First, given that the absolute numbers of deaths from Covid-19 are, sadly, large, denominators and comparators are important for putting figures in perspective. These could include the typical number of deaths in a day, the chance of different outcomes relative to the number of infections, or cases as a proportion of the population. But testing the approach with the public first will help to inform the best presentation.
Second, displaying forecasts – we know that some exist – may also help the public understand whether the latest data is as expected or showing a new trend. This can be guided by lessons from history. Following a flawed attempt by government to articulate the risk of the swine flu a decade or so ago, there is now an established principle that government should continually communicate “most probable scenarios” with the public, while also being open about the worst-case scenario.

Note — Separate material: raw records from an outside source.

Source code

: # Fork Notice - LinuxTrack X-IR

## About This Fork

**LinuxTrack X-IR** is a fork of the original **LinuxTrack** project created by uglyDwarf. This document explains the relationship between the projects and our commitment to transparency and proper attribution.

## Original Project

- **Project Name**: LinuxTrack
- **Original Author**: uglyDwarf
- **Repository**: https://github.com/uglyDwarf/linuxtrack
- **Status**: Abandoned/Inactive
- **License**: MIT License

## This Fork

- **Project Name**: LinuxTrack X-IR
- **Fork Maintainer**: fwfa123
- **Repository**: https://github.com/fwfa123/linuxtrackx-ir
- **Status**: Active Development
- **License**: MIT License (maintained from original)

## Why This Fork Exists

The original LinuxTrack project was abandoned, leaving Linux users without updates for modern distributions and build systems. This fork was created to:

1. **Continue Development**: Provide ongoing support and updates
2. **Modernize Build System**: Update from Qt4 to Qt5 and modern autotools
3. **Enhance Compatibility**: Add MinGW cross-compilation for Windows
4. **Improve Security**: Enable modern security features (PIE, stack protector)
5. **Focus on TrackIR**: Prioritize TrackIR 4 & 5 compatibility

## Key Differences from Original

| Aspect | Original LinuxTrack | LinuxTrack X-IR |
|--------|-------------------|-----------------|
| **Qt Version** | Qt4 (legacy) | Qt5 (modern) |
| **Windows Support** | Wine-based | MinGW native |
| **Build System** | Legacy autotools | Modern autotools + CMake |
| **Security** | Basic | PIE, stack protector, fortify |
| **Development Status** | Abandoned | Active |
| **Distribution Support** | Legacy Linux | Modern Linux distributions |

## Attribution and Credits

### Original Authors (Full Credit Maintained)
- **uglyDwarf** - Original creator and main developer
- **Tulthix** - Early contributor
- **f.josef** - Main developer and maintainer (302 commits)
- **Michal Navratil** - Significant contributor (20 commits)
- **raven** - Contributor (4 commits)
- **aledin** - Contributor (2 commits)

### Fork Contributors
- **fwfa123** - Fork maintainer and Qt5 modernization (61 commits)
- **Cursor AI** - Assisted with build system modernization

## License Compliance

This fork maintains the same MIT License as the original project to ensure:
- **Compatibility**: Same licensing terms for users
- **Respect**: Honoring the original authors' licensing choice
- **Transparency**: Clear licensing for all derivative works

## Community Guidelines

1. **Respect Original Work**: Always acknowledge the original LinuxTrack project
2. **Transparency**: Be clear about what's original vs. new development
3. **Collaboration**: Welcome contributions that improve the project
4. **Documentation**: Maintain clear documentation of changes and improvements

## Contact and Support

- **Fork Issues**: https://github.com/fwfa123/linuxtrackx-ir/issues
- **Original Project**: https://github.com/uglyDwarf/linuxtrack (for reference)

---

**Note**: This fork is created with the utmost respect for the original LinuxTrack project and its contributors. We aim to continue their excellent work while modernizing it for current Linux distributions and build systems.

Third, providing a single, consistent and accessible source of information on a variety of health service data can give a more accurate picture. This could include available capacity (e.g. ventilators); activity (e.g. hospital admissions – data currently provided on this is poorly explained); intermediate outcomes (e.g. admissions to intensive care units); and outcomes (e.g. deaths and recoveries). A suite of indicators could be supported with evidence on the relationship between the measures, such as the proportion of intensive care patients that die or recover. To be of use, geographical breakdowns of such information should reflect varying population sizes and regional health care capacities.
Finally – and specifically on the possible deficit in public trust – there are again lessons to be learnt from the past. An inquiry into bovine spongiform encephalopathy (BSE) in 1996 in the UK highlighted that trust can only be generated by openness, and that openness requires recognition of uncertainty, where it exists. The lack of specifics around the current testing strategies is a particular area where greater openness would help.
Given the huge impact of Covid-19 on people’s health and the economy, and the risks of misunderstanding and fake news, it is clear the current approach to public communication is falling short. More openness – and a willingness to confront inevitable uncertainties – during this pandemic may at times seem unpalatable, but the public and media deserve more.
[i] This comparison needs to be treated with some caution given the uncertainty in the Imperial analysis and also that, for instance, the testing figures can include the same person two or more times (if they have been tested repeatedly).
Palmer W (2020) "Risky numbers: the national reporting of COVID-19", Nuffield Trust comment.